Start of Block

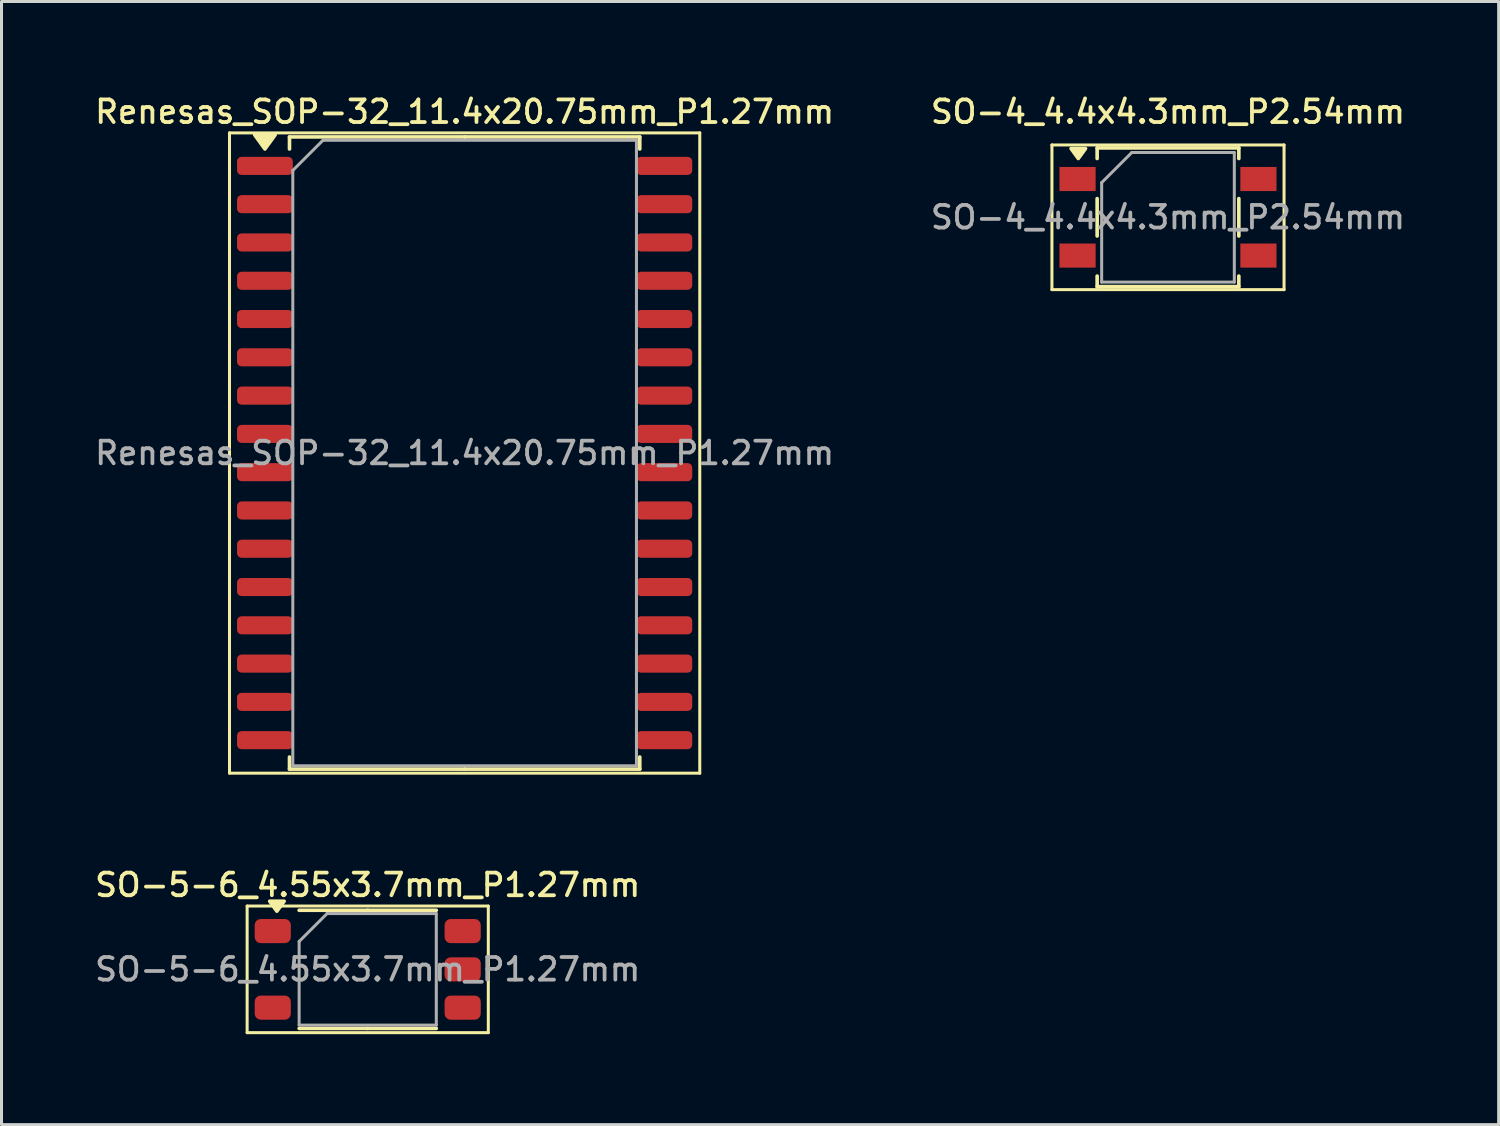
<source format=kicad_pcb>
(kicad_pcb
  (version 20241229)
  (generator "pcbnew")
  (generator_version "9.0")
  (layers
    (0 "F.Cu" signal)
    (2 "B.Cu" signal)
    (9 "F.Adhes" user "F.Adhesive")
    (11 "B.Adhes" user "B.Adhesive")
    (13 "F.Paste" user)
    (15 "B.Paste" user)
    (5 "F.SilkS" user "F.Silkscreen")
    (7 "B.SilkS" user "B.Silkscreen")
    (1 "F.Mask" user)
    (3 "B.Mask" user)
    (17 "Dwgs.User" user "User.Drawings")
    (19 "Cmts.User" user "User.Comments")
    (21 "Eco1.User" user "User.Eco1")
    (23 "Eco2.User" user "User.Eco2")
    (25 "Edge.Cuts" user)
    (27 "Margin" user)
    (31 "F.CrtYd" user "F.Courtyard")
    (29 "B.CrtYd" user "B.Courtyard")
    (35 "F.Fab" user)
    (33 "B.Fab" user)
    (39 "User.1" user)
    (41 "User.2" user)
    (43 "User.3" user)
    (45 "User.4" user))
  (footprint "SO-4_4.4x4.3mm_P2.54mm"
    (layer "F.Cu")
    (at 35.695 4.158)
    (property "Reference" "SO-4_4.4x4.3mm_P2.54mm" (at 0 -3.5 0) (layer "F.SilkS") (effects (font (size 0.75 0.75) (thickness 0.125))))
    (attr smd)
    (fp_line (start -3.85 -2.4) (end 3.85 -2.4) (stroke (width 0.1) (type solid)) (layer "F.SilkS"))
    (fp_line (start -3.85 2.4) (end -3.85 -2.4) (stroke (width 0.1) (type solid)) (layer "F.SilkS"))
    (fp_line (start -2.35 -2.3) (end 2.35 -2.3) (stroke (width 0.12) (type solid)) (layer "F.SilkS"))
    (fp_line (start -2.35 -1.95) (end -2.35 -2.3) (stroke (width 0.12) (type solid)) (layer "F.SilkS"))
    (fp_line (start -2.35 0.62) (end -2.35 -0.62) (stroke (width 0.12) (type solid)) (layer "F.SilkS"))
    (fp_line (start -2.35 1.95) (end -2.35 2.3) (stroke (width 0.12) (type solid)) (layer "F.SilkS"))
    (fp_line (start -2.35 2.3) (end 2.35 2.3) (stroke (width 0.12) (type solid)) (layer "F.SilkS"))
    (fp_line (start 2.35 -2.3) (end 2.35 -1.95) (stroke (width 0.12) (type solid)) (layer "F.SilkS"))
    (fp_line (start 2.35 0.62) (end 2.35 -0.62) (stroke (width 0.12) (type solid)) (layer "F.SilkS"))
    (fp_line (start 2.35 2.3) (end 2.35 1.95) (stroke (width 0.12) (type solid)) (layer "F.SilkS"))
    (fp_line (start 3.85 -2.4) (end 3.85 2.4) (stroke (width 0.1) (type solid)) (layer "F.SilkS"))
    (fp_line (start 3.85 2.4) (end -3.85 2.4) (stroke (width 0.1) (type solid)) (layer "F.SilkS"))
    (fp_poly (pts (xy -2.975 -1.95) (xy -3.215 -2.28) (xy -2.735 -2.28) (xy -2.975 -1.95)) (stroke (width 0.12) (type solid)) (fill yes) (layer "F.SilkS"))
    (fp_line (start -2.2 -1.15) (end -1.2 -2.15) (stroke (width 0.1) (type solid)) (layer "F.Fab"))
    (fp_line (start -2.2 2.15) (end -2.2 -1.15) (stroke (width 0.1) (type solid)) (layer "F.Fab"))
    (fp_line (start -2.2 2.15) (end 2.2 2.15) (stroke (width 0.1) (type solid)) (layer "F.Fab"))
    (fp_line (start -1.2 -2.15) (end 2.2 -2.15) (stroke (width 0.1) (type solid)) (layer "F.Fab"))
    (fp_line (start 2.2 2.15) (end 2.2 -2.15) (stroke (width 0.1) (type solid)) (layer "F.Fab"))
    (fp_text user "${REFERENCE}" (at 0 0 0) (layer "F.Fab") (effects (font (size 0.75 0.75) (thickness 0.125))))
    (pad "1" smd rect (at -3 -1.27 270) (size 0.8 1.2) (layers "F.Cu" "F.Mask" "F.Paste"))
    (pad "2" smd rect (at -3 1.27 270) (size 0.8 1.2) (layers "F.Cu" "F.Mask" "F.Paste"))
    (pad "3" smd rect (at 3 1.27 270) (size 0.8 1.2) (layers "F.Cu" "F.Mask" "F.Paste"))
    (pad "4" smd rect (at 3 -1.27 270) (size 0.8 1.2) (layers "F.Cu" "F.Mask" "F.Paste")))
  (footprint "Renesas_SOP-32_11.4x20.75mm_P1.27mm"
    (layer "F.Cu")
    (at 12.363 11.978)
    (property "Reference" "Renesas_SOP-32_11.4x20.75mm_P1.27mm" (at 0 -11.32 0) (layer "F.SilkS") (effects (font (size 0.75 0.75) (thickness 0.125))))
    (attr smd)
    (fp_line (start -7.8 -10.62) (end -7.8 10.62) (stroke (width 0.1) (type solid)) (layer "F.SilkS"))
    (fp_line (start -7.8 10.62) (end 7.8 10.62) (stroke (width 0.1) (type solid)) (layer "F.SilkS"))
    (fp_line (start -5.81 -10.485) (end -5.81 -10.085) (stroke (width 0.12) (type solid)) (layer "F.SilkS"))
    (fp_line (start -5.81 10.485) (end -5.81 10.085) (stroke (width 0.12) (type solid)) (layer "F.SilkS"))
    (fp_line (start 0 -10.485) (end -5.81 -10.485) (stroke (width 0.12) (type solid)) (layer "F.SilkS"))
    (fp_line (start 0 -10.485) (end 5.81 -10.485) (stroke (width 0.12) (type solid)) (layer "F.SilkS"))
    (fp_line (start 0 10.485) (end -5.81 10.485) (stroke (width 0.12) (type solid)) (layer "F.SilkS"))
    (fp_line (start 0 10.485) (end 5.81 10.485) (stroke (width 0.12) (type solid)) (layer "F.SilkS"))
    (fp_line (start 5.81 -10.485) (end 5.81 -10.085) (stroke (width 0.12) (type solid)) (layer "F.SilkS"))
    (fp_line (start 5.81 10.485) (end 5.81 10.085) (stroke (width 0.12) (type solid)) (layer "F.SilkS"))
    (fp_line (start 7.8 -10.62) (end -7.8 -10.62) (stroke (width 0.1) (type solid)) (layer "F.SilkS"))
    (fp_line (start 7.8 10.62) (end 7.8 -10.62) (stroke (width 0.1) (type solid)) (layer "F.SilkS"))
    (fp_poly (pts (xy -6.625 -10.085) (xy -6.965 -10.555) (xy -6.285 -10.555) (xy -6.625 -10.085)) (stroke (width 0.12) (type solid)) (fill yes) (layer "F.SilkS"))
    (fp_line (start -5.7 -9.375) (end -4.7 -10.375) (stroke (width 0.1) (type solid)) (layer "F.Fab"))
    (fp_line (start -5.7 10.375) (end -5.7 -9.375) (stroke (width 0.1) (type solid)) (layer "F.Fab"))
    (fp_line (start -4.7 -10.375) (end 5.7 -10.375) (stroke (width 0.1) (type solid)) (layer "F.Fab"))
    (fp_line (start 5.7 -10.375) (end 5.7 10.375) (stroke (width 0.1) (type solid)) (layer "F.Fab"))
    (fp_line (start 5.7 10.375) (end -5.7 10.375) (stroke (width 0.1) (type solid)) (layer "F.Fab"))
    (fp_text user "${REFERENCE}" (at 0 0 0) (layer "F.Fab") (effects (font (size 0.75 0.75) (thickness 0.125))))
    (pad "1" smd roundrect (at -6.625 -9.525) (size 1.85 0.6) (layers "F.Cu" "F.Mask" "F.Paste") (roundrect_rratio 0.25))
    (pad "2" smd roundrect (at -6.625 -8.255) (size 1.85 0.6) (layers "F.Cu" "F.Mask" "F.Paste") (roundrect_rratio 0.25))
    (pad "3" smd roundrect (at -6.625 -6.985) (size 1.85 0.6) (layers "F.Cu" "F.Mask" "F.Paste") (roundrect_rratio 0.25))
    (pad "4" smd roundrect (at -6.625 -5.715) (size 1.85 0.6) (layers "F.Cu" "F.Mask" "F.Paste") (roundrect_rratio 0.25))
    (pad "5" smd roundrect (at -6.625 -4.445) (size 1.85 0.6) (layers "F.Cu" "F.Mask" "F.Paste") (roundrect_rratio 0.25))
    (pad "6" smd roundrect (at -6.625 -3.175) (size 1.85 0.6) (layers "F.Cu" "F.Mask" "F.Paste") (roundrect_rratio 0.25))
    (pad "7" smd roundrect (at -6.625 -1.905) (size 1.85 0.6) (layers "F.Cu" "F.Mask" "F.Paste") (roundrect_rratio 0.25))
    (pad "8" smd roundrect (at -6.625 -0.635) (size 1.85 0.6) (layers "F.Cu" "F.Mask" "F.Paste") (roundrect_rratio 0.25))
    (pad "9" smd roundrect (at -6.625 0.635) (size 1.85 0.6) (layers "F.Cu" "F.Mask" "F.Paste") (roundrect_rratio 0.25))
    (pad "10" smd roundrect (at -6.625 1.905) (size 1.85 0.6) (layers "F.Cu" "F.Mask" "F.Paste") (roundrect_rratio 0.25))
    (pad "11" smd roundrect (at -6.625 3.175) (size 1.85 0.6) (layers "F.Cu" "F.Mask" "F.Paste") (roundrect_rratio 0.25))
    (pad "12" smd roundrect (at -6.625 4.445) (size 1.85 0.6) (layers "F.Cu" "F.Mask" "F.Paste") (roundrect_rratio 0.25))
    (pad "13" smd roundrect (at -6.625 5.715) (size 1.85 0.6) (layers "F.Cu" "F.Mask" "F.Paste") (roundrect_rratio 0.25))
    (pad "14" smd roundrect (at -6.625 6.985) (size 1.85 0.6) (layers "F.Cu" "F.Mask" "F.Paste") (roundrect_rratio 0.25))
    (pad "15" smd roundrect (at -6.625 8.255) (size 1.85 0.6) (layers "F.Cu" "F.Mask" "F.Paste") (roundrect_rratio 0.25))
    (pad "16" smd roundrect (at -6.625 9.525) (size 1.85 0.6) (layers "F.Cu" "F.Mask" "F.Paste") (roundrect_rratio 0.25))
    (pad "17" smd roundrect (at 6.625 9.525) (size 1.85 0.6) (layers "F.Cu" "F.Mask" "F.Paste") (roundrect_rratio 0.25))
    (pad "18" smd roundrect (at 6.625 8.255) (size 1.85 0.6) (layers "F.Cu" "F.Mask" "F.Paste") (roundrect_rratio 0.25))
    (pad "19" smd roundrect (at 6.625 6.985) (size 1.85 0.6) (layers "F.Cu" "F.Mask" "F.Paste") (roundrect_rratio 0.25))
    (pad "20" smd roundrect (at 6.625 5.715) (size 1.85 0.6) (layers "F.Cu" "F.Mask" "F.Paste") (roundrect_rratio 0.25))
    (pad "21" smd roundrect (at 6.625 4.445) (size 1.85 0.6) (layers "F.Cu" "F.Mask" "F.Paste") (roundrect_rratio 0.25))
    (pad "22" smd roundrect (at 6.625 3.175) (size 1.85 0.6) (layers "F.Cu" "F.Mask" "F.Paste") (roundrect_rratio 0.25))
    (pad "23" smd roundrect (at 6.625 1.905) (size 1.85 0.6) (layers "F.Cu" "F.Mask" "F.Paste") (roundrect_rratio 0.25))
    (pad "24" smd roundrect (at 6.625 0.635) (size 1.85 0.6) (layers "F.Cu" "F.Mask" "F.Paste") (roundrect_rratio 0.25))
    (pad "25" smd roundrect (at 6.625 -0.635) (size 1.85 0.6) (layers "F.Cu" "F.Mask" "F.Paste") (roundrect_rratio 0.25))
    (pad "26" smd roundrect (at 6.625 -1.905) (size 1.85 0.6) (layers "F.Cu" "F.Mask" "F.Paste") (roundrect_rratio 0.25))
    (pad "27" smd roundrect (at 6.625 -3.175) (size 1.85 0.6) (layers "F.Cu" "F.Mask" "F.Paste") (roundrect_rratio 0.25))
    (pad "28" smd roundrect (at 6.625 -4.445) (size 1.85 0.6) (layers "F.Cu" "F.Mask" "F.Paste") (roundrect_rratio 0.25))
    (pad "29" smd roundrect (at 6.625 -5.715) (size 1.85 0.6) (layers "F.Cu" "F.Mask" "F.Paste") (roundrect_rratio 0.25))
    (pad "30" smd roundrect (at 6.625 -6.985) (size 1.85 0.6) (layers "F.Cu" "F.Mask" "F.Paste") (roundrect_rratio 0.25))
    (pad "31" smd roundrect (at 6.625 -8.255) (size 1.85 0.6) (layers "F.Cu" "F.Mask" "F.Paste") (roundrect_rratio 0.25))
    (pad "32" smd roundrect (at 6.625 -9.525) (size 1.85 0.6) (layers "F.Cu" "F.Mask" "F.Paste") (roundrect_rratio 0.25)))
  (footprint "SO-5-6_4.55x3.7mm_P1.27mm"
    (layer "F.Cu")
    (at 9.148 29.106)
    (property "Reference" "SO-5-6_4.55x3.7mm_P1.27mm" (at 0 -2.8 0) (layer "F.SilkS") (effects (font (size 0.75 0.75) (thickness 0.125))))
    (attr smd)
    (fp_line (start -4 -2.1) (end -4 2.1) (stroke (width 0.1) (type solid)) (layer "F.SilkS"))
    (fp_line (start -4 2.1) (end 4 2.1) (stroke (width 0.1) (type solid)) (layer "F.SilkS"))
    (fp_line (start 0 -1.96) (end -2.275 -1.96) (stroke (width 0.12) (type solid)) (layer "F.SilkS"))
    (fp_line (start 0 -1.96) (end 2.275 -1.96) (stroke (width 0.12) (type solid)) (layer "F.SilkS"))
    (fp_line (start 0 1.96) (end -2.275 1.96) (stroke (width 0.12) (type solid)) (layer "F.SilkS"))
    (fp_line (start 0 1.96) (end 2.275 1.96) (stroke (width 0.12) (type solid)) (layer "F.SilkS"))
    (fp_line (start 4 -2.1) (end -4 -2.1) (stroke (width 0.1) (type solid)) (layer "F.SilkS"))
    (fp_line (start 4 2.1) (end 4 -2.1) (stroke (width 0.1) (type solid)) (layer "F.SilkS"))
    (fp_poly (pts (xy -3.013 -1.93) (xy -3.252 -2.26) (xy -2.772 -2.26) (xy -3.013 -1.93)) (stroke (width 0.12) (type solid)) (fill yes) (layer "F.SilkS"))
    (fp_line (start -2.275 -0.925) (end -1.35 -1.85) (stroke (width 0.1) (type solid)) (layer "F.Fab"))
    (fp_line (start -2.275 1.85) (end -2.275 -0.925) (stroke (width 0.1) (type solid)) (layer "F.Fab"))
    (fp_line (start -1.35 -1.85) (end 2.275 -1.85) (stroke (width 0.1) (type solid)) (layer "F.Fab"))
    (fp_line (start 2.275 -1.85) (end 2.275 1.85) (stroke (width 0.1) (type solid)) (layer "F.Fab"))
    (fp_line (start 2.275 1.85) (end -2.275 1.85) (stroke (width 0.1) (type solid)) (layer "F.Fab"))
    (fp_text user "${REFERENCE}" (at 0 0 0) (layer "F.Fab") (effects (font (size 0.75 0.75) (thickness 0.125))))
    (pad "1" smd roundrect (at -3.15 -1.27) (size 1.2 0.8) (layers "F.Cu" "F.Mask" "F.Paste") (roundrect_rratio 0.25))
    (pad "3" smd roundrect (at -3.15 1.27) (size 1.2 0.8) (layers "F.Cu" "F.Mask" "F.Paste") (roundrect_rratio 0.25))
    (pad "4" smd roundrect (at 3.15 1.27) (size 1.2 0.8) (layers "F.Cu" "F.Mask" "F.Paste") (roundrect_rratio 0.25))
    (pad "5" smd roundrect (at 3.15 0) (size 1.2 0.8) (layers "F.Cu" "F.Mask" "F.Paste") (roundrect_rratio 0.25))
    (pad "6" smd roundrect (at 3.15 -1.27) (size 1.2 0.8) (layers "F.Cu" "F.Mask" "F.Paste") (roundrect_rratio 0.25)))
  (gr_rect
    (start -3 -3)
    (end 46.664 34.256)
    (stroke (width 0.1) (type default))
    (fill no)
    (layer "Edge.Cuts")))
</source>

End of Block

TASK PROMPT:
Using the listing above, copy exactly the line that contains "(at 0 -11.32", the line that contains "(fp_line (start -7.8 -10.62)", and each line that falls between them.

WRITTEN ANSWER:
    (property "Reference" "Renesas_SOP-32_11.4x20.75mm_P1.27mm" (at 0 -11.32 0) (layer "F.SilkS") (effects (font (size 0.75 0.75) (thickness 0.125))))
    (attr smd)
    (fp_line (start -7.8 -10.62) (end -7.8 10.62) (stroke (width 0.1) (type solid)) (layer "F.SilkS"))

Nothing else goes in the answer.